È che argomentare, come apparentemente ha fatto Lugo invocando la sua autorità di teologo, che la rivoluzione venezuelana sarebbe una modalità della venuta del regno di Dio, pur dicendo “che è già e non ancora”, è più che preoccupante.
Il fatto che la rivoluzione, come ha continuato a spiegare, “è cominciata, ma non è arrivata alla sua pienezza”, e che il suo fine, la grande sfida, è costruire un regno che “non è per dopo la morte”, implica, temo, l’estasi ideologica: cercate il potere di Stato e tutto il resto vi sarà dato di conseguenza. Questo è più che problematico: il tono sacralizzante, clericale, messianico che imbeve l’ordine democratico-politico cosa comunica? Il regno che aspettiamo è la democrazia, oppure il regno si mischia con la democrazia? Il sacro è il chavismo, un ultimo stadio della fraternità universale, o forse è il bolivarismo nonostante, direi, lo stesso Bolivar?
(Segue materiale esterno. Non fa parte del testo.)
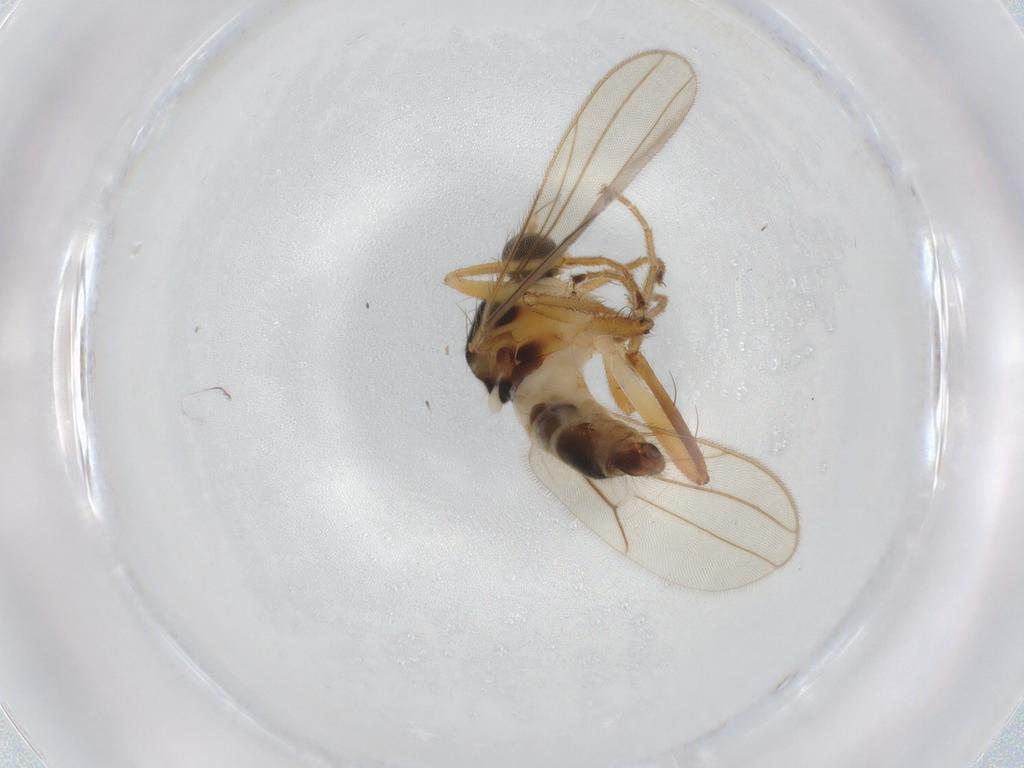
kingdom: Animalia
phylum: Arthropoda
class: Insecta
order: Diptera
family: Hybotidae
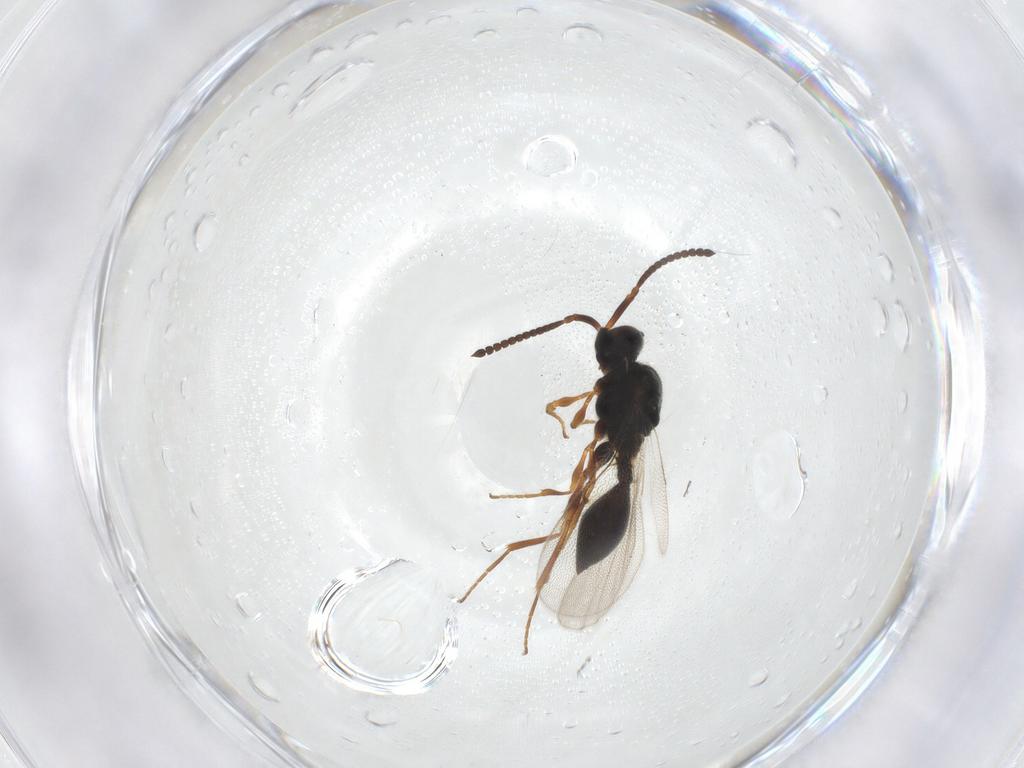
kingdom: Animalia
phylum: Arthropoda
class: Insecta
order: Hymenoptera
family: Diapriidae
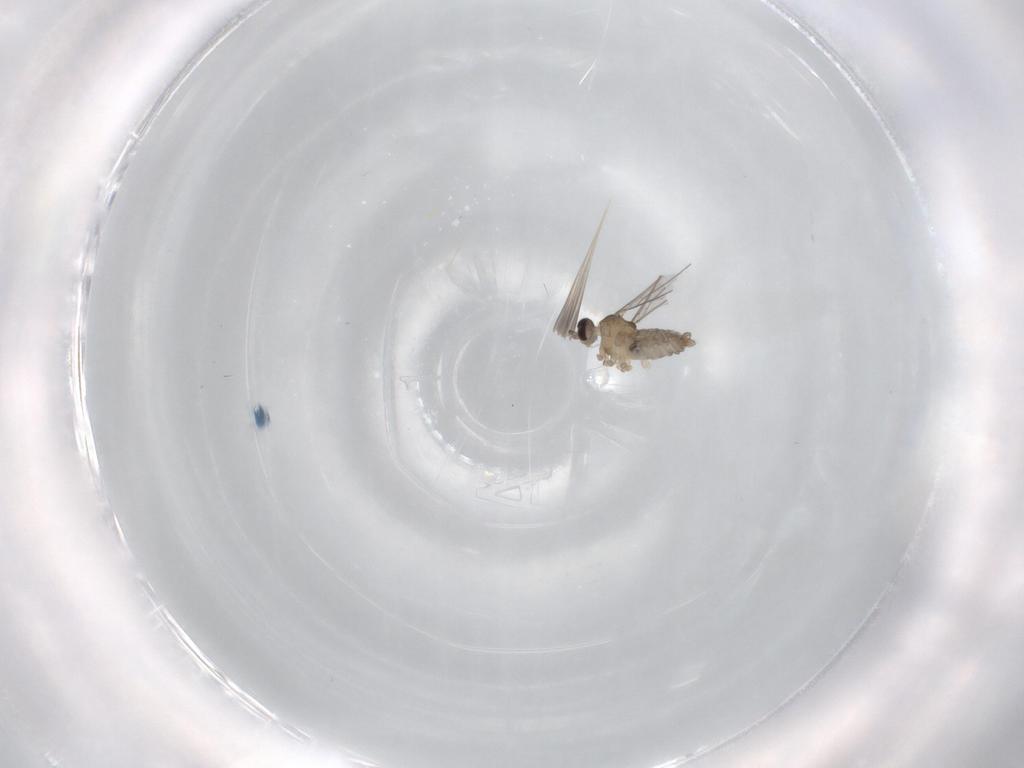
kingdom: Animalia
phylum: Arthropoda
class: Insecta
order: Diptera
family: Cecidomyiidae
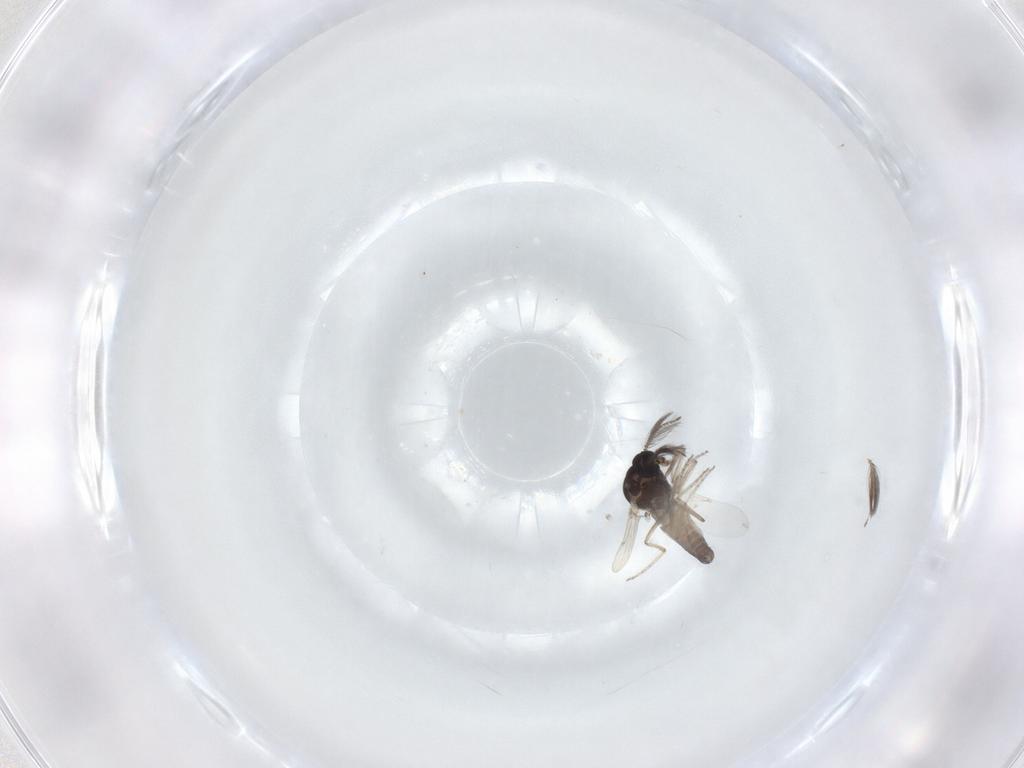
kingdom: Animalia
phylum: Arthropoda
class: Insecta
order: Diptera
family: Ceratopogonidae
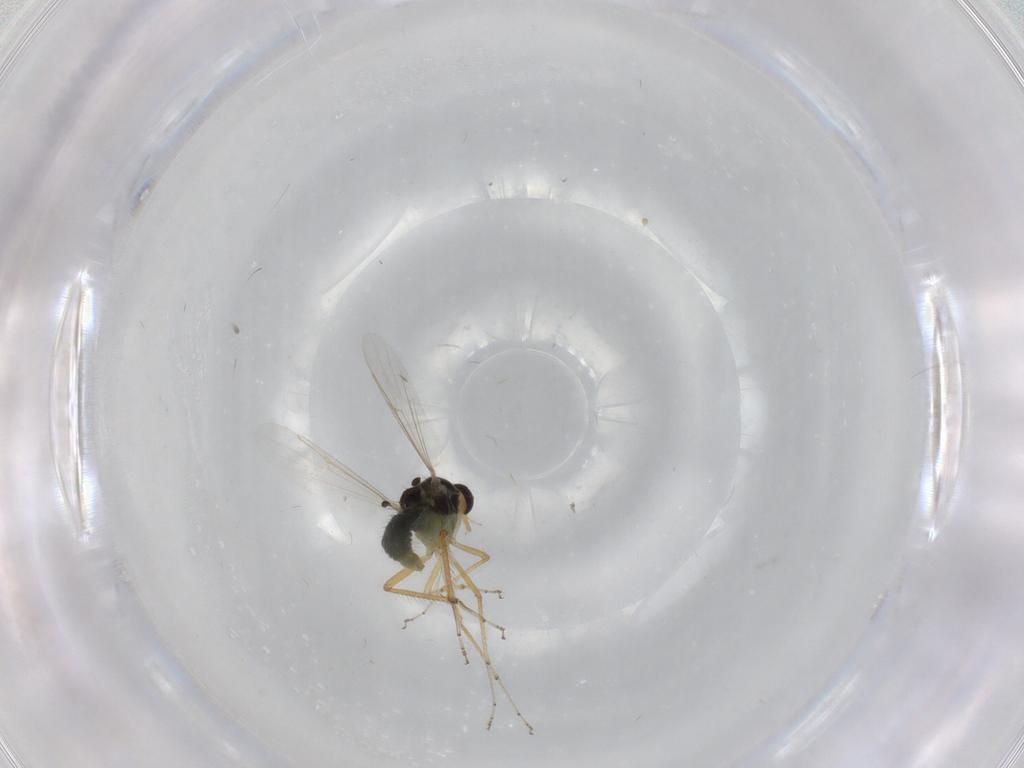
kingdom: Animalia
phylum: Arthropoda
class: Insecta
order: Diptera
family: Ceratopogonidae
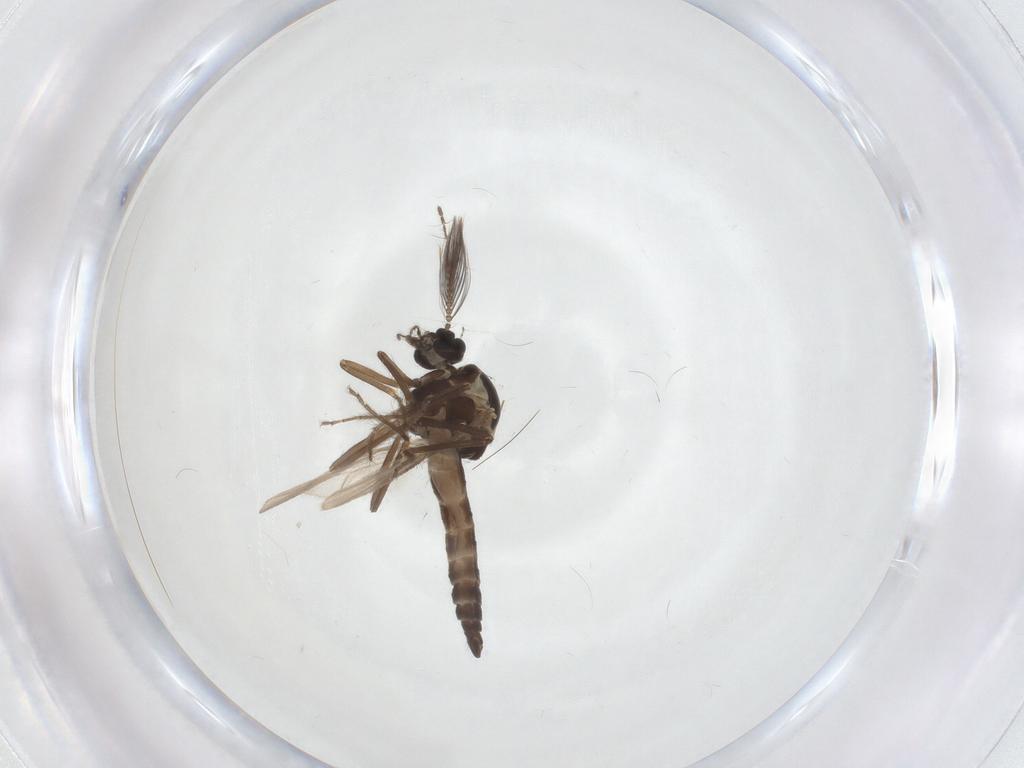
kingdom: Animalia
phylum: Arthropoda
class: Insecta
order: Diptera
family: Ceratopogonidae
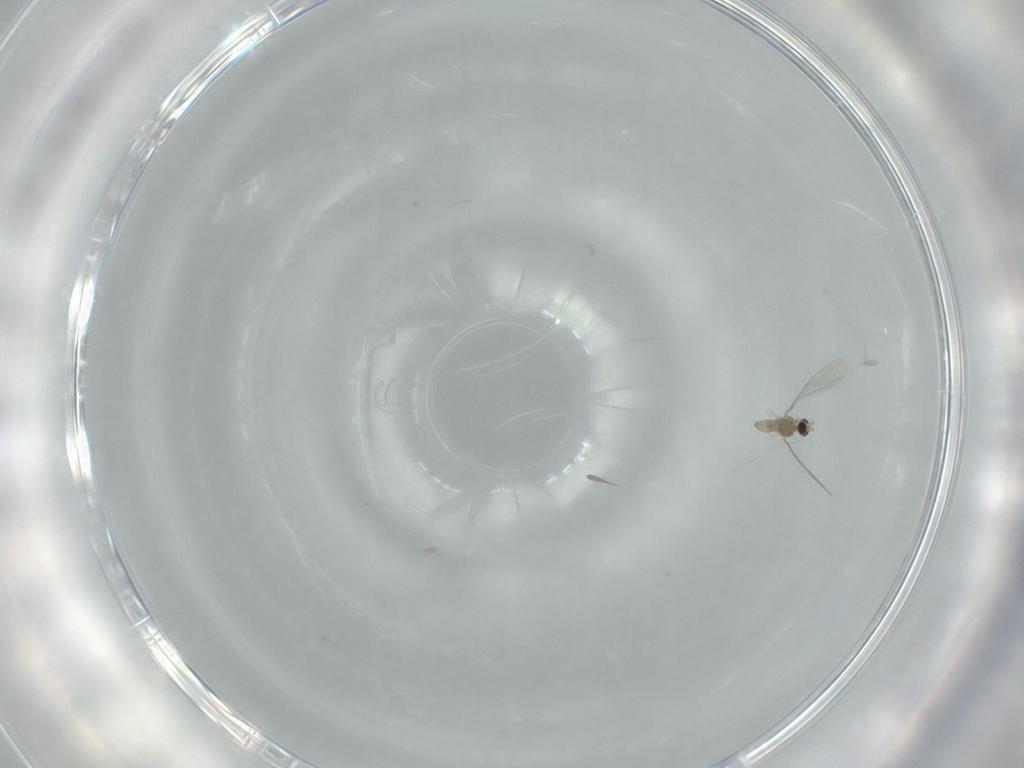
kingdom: Animalia
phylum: Arthropoda
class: Insecta
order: Diptera
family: Cecidomyiidae
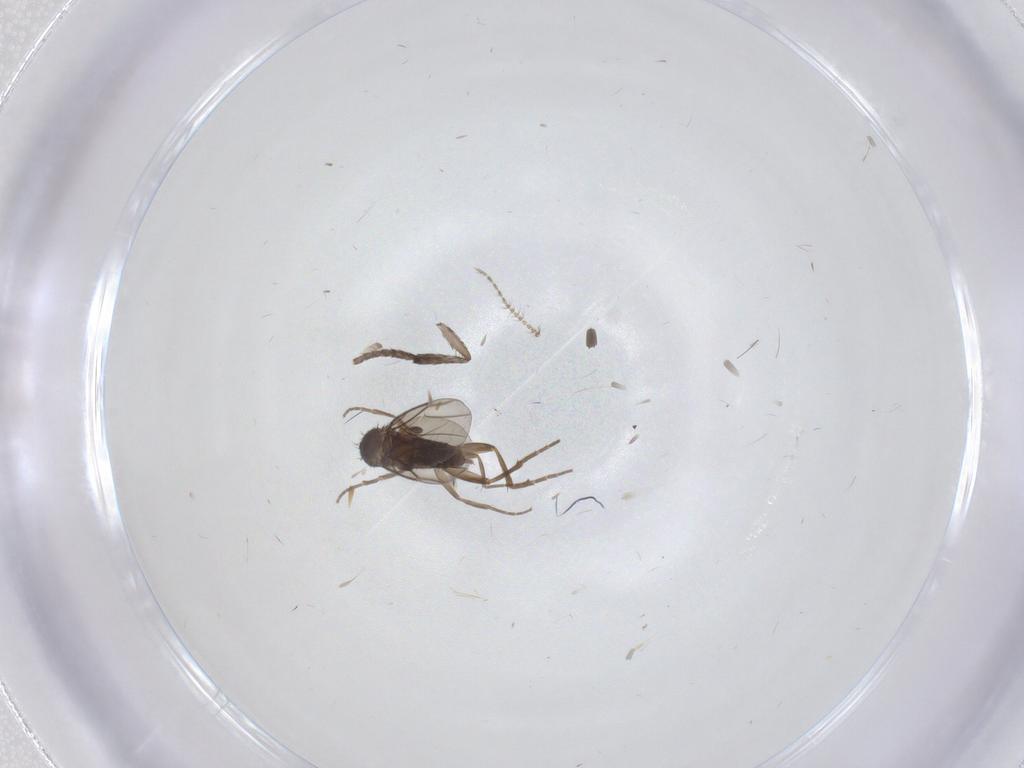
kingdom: Animalia
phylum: Arthropoda
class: Insecta
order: Diptera
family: Psychodidae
Ma se le cose stanno così, cosa succederà quando questo “regno” non risponderà – come tutto il sistema politico – alle aspettative? La democrazia non è sacra e la politica non è la salvezza. Non accorgersi che il chavismo utilizza un discorso messianico-religioso vuol dire peccare già di ingenuità diplomatica. Lo stesso Cardinale e arcivescovo di Caracas ha messo in guardia su questo utilizzo degli atti liturgici. A meno che non la si pensi allo stesso modo, qual è il modello che porterà avanti il nuovo governo? Il fatto è che Chávez non è la Bachelet, Correa non è Lula e Morales non è Tabarè, sebbene si assomiglino. Credo che tanto la cilena, come il brasiliano e l’uruguagio, hanno imparato che i paesi hanno governi con interessi, non amicizie istrioniche incondizionate. Questa è l’unica posizione seria che un governo repubblicano e democratico dovrebbe adottare. Il resto è semplice clientelismo a livello internazionale.